Hoteliers next steps
This is the year for hoteliers to take control of their website to begin delivering direct bookings and improving the relationship with existing customers. Together with a more sophisticated approach to managing distribution channels, no longer just rate distribution but also the necessity for content distribution. Booking.com and wholesales will be taken more seriously as the larger OTA market begins to settle and the consumer product offering becomes clearer, making customer acquisition more affordable.
The result of new EU regulations will mean rate parity will be eliminated, which is even affecting the Turkish market as the industry begins to homogenise across the world. OTAs will be required to reduce its influence on hotels to maintain rate parity, and this will give hoteliers greater freedom and opportunity to drive direct bookings.
OTAs are becoming worried of technology and marketing providers as they begin to snap them up as an inclusion to their sales channel and distribution services. Booking.com purchased buteeq and pricematch exactly for this purpose, Accor acquired fastbooking, and Hotelbeds offer a direct booking engine and accompanying products for hotel websites. This will be the greater focus and worry for OTAs in order to increase revenue opportunities and improve hotel retention, reminiscent of the old hotel representation model. OTAs are trying to be too many things without focusing on what they specialise in very well, which is eating away at their business and core abilities.
8 Predictions: New technologies and innovation in 2016
1. Market will be more consolidated and monopolized. There will be more acquisitions and mergers in 2016 and 2017, especially within the mid-market
2. Channel management companies will begin to struggle during 2016. Central Reservation Systems (CRS) will consolidate the market and begin to focus on CRS offering to stay alive.
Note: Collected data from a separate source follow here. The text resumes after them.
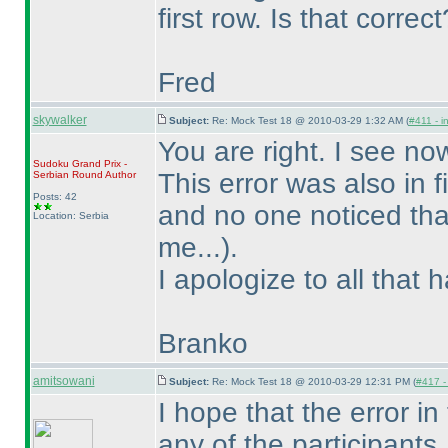
first row. Is that correct
Fred
skywalker
Subject:
Re: Mock Test 18 @ 2010-03-29 1:32 AM (
#411 - i
You are right. I see no
Sudoku Grand Prix -
This error was also in
Serbian Round
Author
Posts: 42
and no one noticed th
Location: Serbia
me...
).
I apologize to all that 
Branko
amitsowani
Subject:
Re: Mock Test 18 @ 2010-03-29 12:31 PM (
#417 - 
I hope that the error in
any of the participants.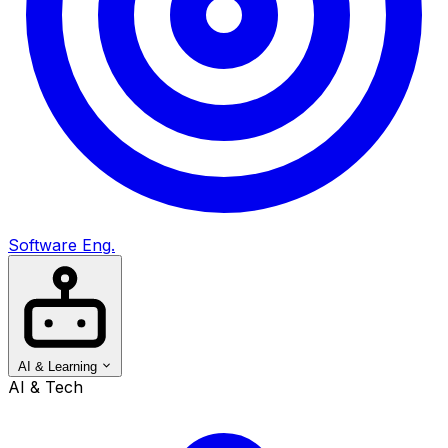
Software Eng.
AI & Learning
AI & Tech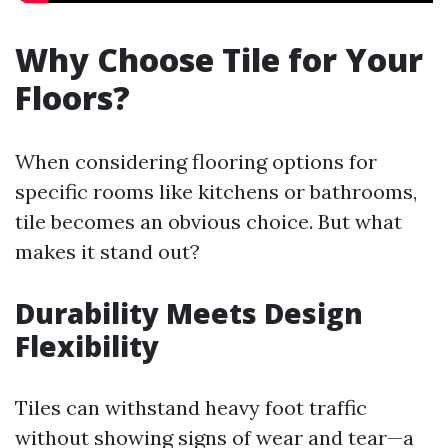
Why Choose Tile for Your
Floors?
When considering flooring options for
specific rooms like kitchens or bathrooms,
tile becomes an obvious choice. But what
makes it stand out?
Durability Meets Design
Flexibility
Tiles can withstand heavy foot traffic
without showing signs of wear and tear—a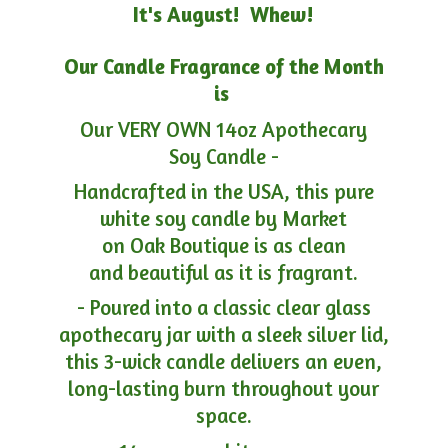
It's August! Whew!
Our Candle Fragrance of the Month
is
Our VERY OWN 14oz Apothecary
Soy Candle -
Handcrafted in the USA, this pure
white soy candle by Market
on Oak Boutique is as clean
and beautiful as it is fragrant.
- Poured into a classic clear glass
apothecary jar with a sleek silver lid,
this 3-wick candle delivers an even,
long-lasting burn throughout your
space.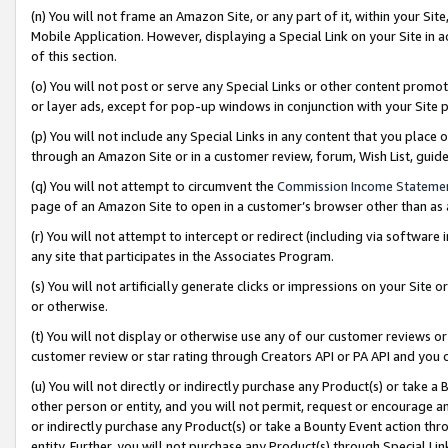
(n) You will not frame an Amazon Site, or any part of it, within your Sit
Mobile Application. However, displaying a Special Link on your Site in a
of this section.
(o) You will not post or serve any Special Links or other content prom
or layer ads, except for pop-up windows in conjunction with your Site 
(p) You will not include any Special Links in any content that you place
through an Amazon Site or in a customer review, forum, Wish List, gui
(q) You will not attempt to circumvent the
Commission Income Stateme
page of an Amazon Site to open in a customer’s browser other than as a 
(r) You will not attempt to intercept or redirect (including via softwar
any site that participates in the Associates Program.
(s) You will not artificially generate clicks or impressions on your Si
or otherwise.
(t) You will not display or otherwise use any of our customer reviews or 
customer review or star rating through Creators API or PA API and you 
(u) You will not directly or indirectly purchase any Product(s) or take a
other person or entity, and you will not permit, request or encourage an
or indirectly purchase any Product(s) or take a Bounty Event action thro
entity. Further, you will not purchase any Product(s) through Special Li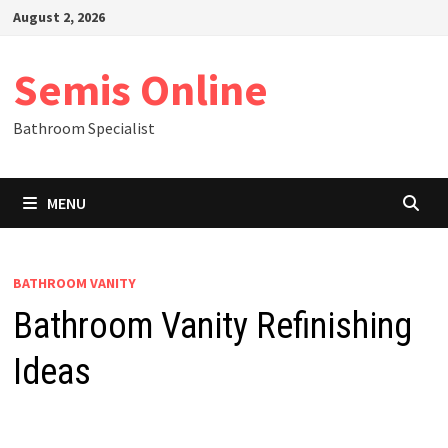
Skip
August 2, 2026
to
content
Semis Online
Bathroom Specialist
MENU
BATHROOM VANITY
Bathroom Vanity Refinishing
Ideas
Channel manager business will be more self-service; hotels will do more of their own mappings to have more control, especially with changes to rate parity
3. Companies selling "whole package" technology and services will be better off; those who offer stand-alone products will begin to diminish.
4. GDS-only companies will continue to struggle financially, and will likely go bankrupt. Hoteliers need to seeks services that integrate GDS as part of an offering.
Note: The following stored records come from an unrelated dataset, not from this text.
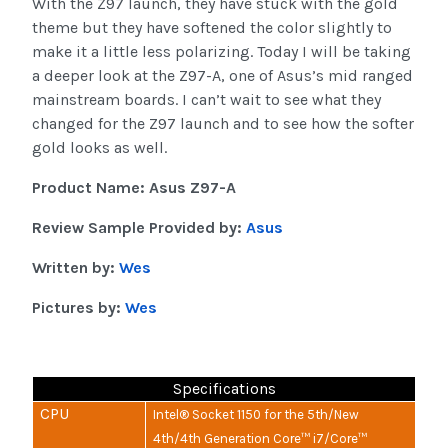
With the Z97 launch, they have stuck with the gold
theme but they have softened the color slightly to
make it a little less polarizing. Today I will be taking
a deeper look at the Z97-A, one of Asus’s mid ranged
mainstream boards. I can’t wait to see what they
changed for the Z97 launch and to see how the softer
gold looks as well.
Product Name: Asus Z97-A
Review Sample Provided by:
Asus
Written by:
Wes
Pictures by:
Wes
Specifications
CPU
Intel® Socket 1150 for the 5th/New
4th/4th Generation Core™ i7/Core™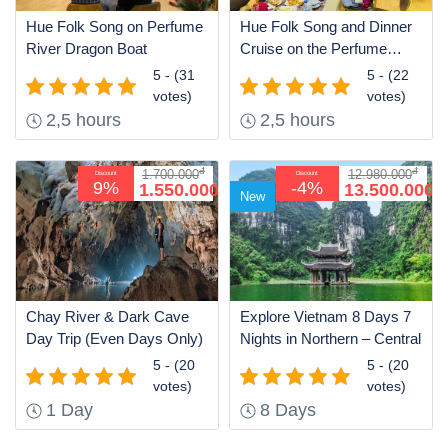
Hue Folk Song on Perfume
Hue Folk Song and Dinner
River Dragon Boat
Cruise on the Perfume
River
5 - (31
5 - (22
votes)
votes)
2,5 hours
2,5 hours
đ
đ
1.700.000
12.980.000
Discount
Discount
đ
đ
9%
-4%
1.550.000
13.500.000
New
Chay River & Dark Cave
Explore Vietnam 8 Days 7
Day Trip (Even Days Only)
Nights in Northern – Central
5 - (20
5 - (20
votes)
votes)
1 Day
8 Days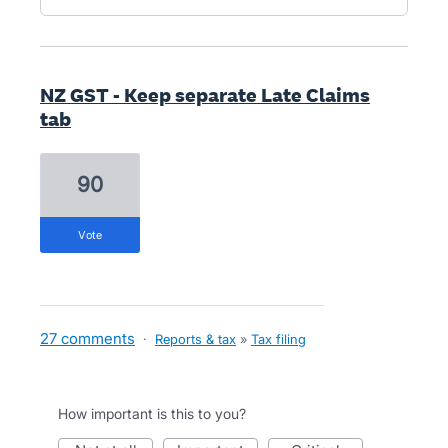
NZ GST - Keep separate Late Claims
tab
90
vote
27 comments
·
Reports & tax
»
Tax filing
How important is this to you?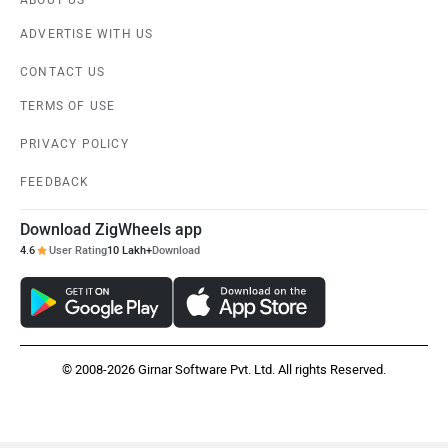
ABOUT US
ADVERTISE WITH US
CONTACT US
TERMS OF USE
PRIVACY POLICY
FEEDBACK
Download ZigWheels app
4.6
User Rating
10 Lakh+
Download
© 2008-2026 Girnar Software Pvt. Ltd. All rights Reserved.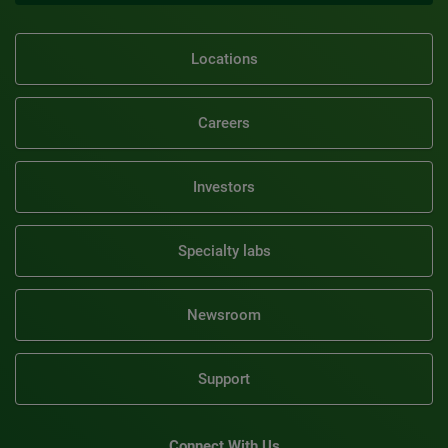
Locations
Careers
Investors
Specialty labs
Newsroom
Support
Connect With Us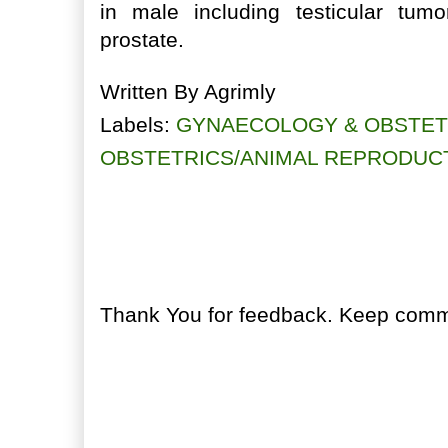
in male including testicular tumo
prostate.
Written By
Agrimly
Labels:
GYNAECOLOGY & OBSTET
OBSTETRICS/ANIMAL REPRODUC
No comments:
Post a Comment
Thank You for feedback. Keep comme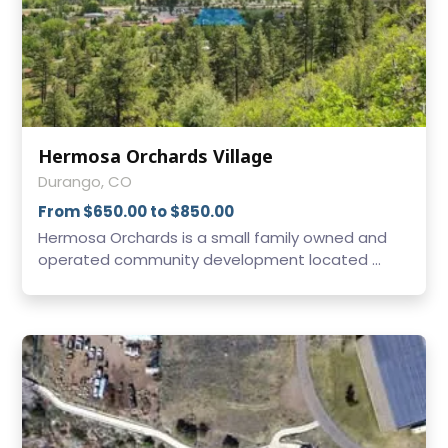
Hermosa Orchards Village
Durango, CO
From $650.00 to $850.00
Hermosa Orchards is a small family owned and
operated community development located ...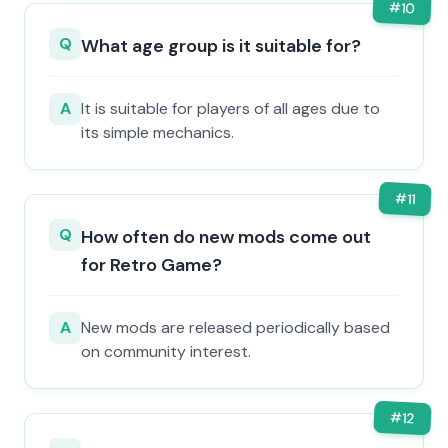
#
10
Q
What age group is it suitable for?
A
It is suitable for players of all ages due to
its simple mechanics.
#
11
Q
How often do new mods come out
for Retro Game?
A
New mods are released periodically based
on community interest.
#
12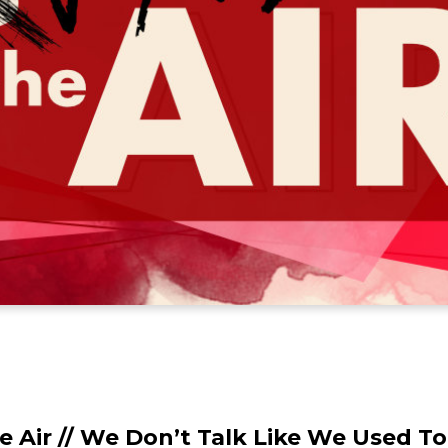
e Air // We Don’t Talk Like We Used To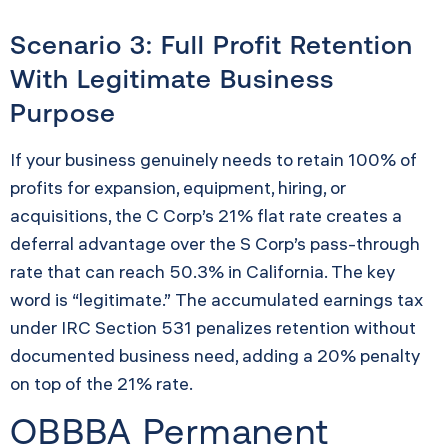
Scenario 3: Full Profit Retention
With Legitimate Business
Purpose
If your business genuinely needs to retain 100% of
profits for expansion, equipment, hiring, or
acquisitions, the C Corp’s 21% flat rate creates a
deferral advantage over the S Corp’s pass-through
rate that can reach 50.3% in California. The key
word is “legitimate.” The accumulated earnings tax
under IRC Section 531 penalizes retention without
documented business need, adding a 20% penalty
on top of the 21% rate.
OBBBA Permanent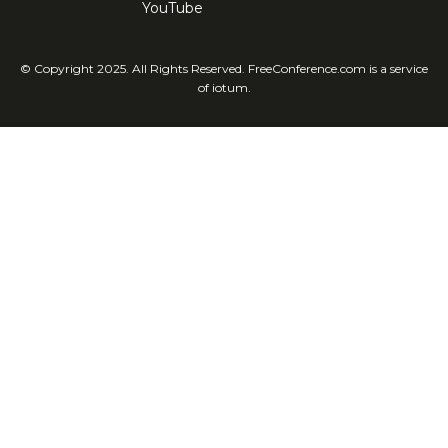
YouTube
© Copyright 2025. All Rights Reserved. FreeConference.com is a service
of iotum.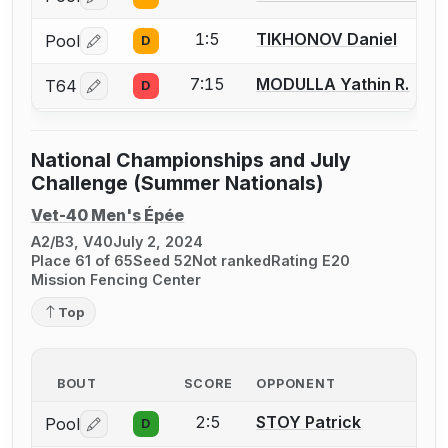
Log in or create an account to report a bout correctio
1:5
TIKHONOV Daniel
Pool
D
Log in or create an account to report a bout correctio
7:15
MODULLA Yathin R.
T64
D
Log in or create an account to report a bout correctio
National Championships and July
Challenge (Summer Nationals)
Vet-40 Men's Épée
A2/B3, V40
July 2, 2024
Place 61 of 65
Seed 52
Not ranked
Rating E20
Mission Fencing Center
Top
BOUT
SCORE
OPPONENT
2:5
STOY Patrick
Pool
D
Log in or create an account to report a bout correctio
5. Booking engines will need channel managers incorporated in their system and company, without which the market potentially is significantly reduced.
6. Property Management Systems (PMS) will begin losing touch with the market, especially online booking engine and channel management business, because the first requires online sales expertise and the latter requires a lot of support.
7. Google is expected to launch a new product, which will rock the market. A likely move from CPC to CPA, like TripAdvisor moved from tripconnect (CPC) to instant booking (CPA). This is going to filter throughout the market.
8. What is the future of MetaSearch Engines as business significantly grows and diversifies? We are likely to see a watering down of big international chains so heavily influencing the results.